**What is expected**
The entries below should appear again in your reply, word for word.

**Material to process**

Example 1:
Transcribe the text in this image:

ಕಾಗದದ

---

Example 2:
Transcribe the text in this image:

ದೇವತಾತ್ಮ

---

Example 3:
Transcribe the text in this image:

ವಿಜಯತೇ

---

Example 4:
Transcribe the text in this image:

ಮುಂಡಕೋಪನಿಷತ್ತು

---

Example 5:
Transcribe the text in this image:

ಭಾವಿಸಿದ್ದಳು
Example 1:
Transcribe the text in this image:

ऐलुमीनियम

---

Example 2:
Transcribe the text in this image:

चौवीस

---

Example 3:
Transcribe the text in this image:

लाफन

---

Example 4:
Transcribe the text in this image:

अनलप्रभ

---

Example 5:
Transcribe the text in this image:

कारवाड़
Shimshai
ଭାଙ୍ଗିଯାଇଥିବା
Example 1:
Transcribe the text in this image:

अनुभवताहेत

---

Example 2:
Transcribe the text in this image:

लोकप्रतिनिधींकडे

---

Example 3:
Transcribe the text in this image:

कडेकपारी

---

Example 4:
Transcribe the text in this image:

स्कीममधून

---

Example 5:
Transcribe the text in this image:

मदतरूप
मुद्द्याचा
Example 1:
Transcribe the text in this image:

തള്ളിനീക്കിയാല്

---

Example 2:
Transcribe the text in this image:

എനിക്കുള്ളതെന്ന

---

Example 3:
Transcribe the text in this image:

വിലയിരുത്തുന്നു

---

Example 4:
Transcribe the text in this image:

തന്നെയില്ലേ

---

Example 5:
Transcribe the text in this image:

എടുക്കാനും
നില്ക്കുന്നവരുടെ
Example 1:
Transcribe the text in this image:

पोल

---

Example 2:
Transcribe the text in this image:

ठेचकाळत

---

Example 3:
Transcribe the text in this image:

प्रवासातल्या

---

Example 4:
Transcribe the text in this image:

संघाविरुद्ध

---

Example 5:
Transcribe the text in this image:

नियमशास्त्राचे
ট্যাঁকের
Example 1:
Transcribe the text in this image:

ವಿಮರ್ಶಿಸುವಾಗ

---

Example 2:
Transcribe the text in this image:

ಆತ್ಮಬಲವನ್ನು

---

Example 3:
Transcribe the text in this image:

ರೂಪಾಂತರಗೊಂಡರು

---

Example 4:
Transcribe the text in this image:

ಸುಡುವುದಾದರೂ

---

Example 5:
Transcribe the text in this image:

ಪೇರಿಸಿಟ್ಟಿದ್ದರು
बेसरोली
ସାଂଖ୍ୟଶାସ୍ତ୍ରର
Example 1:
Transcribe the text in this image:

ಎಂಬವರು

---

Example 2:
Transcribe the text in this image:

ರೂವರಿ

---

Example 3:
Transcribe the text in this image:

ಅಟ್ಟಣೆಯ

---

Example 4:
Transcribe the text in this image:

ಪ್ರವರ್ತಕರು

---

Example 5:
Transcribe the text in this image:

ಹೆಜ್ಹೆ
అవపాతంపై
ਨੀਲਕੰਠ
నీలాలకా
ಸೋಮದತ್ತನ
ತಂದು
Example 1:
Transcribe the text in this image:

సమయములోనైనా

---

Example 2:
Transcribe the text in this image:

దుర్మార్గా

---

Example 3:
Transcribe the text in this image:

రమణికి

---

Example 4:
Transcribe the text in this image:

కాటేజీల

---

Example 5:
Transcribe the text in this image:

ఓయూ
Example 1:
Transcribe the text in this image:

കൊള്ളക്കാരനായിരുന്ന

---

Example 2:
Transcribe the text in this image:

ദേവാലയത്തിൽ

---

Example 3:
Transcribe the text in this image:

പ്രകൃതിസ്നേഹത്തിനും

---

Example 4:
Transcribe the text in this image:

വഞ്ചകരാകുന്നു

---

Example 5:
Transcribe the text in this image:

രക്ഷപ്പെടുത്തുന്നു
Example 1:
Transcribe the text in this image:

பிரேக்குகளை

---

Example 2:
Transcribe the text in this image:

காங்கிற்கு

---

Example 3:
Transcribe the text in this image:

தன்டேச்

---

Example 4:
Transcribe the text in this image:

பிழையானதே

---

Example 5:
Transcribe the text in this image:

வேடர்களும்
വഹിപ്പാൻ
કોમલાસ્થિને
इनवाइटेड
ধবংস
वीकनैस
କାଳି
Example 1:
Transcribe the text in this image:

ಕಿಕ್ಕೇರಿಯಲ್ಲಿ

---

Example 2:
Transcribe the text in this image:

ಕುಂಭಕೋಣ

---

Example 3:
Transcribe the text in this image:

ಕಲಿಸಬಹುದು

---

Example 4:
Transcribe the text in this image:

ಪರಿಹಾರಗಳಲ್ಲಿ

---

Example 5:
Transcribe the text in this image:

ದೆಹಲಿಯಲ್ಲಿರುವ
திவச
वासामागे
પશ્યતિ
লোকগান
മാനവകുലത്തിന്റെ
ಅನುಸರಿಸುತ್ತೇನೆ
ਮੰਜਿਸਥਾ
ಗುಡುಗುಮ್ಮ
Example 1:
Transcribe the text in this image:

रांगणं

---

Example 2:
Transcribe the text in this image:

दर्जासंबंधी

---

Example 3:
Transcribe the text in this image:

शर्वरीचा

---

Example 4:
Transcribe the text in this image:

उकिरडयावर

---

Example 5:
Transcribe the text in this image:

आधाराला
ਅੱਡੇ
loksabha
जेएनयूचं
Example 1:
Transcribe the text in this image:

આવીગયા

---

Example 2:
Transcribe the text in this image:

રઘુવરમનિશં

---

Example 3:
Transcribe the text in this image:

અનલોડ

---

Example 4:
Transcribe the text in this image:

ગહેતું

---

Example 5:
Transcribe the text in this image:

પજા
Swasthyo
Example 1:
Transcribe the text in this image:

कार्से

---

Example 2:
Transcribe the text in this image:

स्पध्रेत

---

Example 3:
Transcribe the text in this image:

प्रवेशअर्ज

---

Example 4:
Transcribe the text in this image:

**Response to the exercise**
Example 1:
Transcribe the text in this image:

ಕಾಗದದ

---

Example 2:
Transcribe the text in this image:

ದೇವತಾತ್ಮ

---

Example 3:
Transcribe the text in this image:

ವಿಜಯತೇ

---

Example 4:
Transcribe the text in this image:

ಮುಂಡಕೋಪನಿಷತ್ತು

---

Example 5:
Transcribe the text in this image:

ಭಾವಿಸಿದ್ದಳು
Example 1:
Transcribe the text in this image:

ऐलुमीनियम

---

Example 2:
Transcribe the text in this image:

चौवीस

---

Example 3:
Transcribe the text in this image:

लाफन

---

Example 4:
Transcribe the text in this image:

अनलप्रभ

---

Example 5:
Transcribe the text in this image:

कारवाड़
Shimshai
ଭାଙ୍ଗିଯାଇଥିବା
Example 1:
Transcribe the text in this image:

अनुभवताहेत

---

Example 2:
Transcribe the text in this image:

लोकप्रतिनिधींकडे

---

Example 3:
Transcribe the text in this image:

कडेकपारी

---

Example 4:
Transcribe the text in this image:

स्कीममधून

---

Example 5:
Transcribe the text in this image:

मदतरूप
मुद्द्याचा
Example 1:
Transcribe the text in this image:

തള്ളിനീക്കിയാല്

---

Example 2:
Transcribe the text in this image:

എനിക്കുള്ളതെന്ന

---

Example 3:
Transcribe the text in this image:

വിലയിരുത്തുന്നു

---

Example 4:
Transcribe the text in this image:

തന്നെയില്ലേ

---

Example 5:
Transcribe the text in this image:

എടുക്കാനും
നില്ക്കുന്നവരുടെ
Example 1:
Transcribe the text in this image:

पोल

---

Example 2:
Transcribe the text in this image:

ठेचकाळत

---

Example 3:
Transcribe the text in this image:

प्रवासातल्या

---

Example 4:
Transcribe the text in this image:

संघाविरुद्ध

---

Example 5:
Transcribe the text in this image:

नियमशास्त्राचे
ট্যাঁকের
Example 1:
Transcribe the text in this image:

ವಿಮರ್ಶಿಸುವಾಗ

---

Example 2:
Transcribe the text in this image:

ಆತ್ಮಬಲವನ್ನು

---

Example 3:
Transcribe the text in this image:

ರೂಪಾಂತರಗೊಂಡರು

---

Example 4:
Transcribe the text in this image:

ಸುಡುವುದಾದರೂ

---

Example 5:
Transcribe the text in this image:

ಪೇರಿಸಿಟ್ಟಿದ್ದರು
बेसरोली
ସାଂଖ୍ୟଶାସ୍ତ୍ରର
Example 1:
Transcribe the text in this image:

ಎಂಬವರು

---

Example 2:
Transcribe the text in this image:

ರೂವರಿ

---

Example 3:
Transcribe the text in this image:

ಅಟ್ಟಣೆಯ

---

Example 4:
Transcribe the text in this image:

ಪ್ರವರ್ತಕರು

---

Example 5:
Transcribe the text in this image:

ಹೆಜ್ಹೆ
అవపాతంపై
ਨੀਲਕੰਠ
నీలాలకా
ಸೋಮದತ್ತನ
ತಂದು
Example 1:
Transcribe the text in this image:

సమయములోనైనా

---

Example 2:
Transcribe the text in this image:

దుర్మార్గా

---

Example 3:
Transcribe the text in this image:

రమణికి

---

Example 4:
Transcribe the text in this image:

కాటేజీల

---

Example 5:
Transcribe the text in this image:

ఓయూ
Example 1:
Transcribe the text in this image:

കൊള്ളക്കാരനായിരുന്ന

---

Example 2:
Transcribe the text in this image:

ദേവാലയത്തിൽ

---

Example 3:
Transcribe the text in this image:

പ്രകൃതിസ്നേഹത്തിനും

---

Example 4:
Transcribe the text in this image:

വഞ്ചകരാകുന്നു

---

Example 5:
Transcribe the text in this image:

രക്ഷപ്പെടുത്തുന്നു
Example 1:
Transcribe the text in this image:

பிரேக்குகளை

---

Example 2:
Transcribe the text in this image:

காங்கிற்கு

---

Example 3:
Transcribe the text in this image:

தன்டேச்

---

Example 4:
Transcribe the text in this image:

பிழையானதே

---

Example 5:
Transcribe the text in this image:

வேடர்களும்
വഹിപ്പാൻ
કોમલાસ્થિને
इनवाइटेड
ধবংস
वीकनैस
କାଳି
Example 1:
Transcribe the text in this image:

ಕಿಕ್ಕೇರಿಯಲ್ಲಿ

---

Example 2:
Transcribe the text in this image:

ಕುಂಭಕೋಣ

---

Example 3:
Transcribe the text in this image:

ಕಲಿಸಬಹುದು

---

Example 4:
Transcribe the text in this image:

ಪರಿಹಾರಗಳಲ್ಲಿ

---

Example 5:
Transcribe the text in this image:

ದೆಹಲಿಯಲ್ಲಿರುವ
திவச
वासामागे
પશ્યતિ
লোকগান
മാനവകുലത്തിന്റെ
ಅನುಸರಿಸುತ್ತೇನೆ
ਮੰਜਿਸਥਾ
ಗುಡುಗುಮ್ಮ
Example 1:
Transcribe the text in this image:

रांगणं

---

Example 2:
Transcribe the text in this image:

दर्जासंबंधी

---

Example 3:
Transcribe the text in this image:

शर्वरीचा

---

Example 4:
Transcribe the text in this image:

उकिरडयावर

---

Example 5:
Transcribe the text in this image:

आधाराला
ਅੱਡੇ
loksabha
जेएनयूचं
Example 1:
Transcribe the text in this image:

આવીગયા

---

Example 2:
Transcribe the text in this image:

રઘુવરમનિશં

---

Example 3:
Transcribe the text in this image:

અનલોડ

---

Example 4:
Transcribe the text in this image:

ગહેતું

---

Example 5:
Transcribe the text in this image:

પજા
Swasthyo
Example 1:
Transcribe the text in this image:

कार्से

---

Example 2:
Transcribe the text in this image:

स्पध्रेत

---

Example 3:
Transcribe the text in this image:

प्रवेशअर्ज

---

Example 4:
Transcribe the text in this image:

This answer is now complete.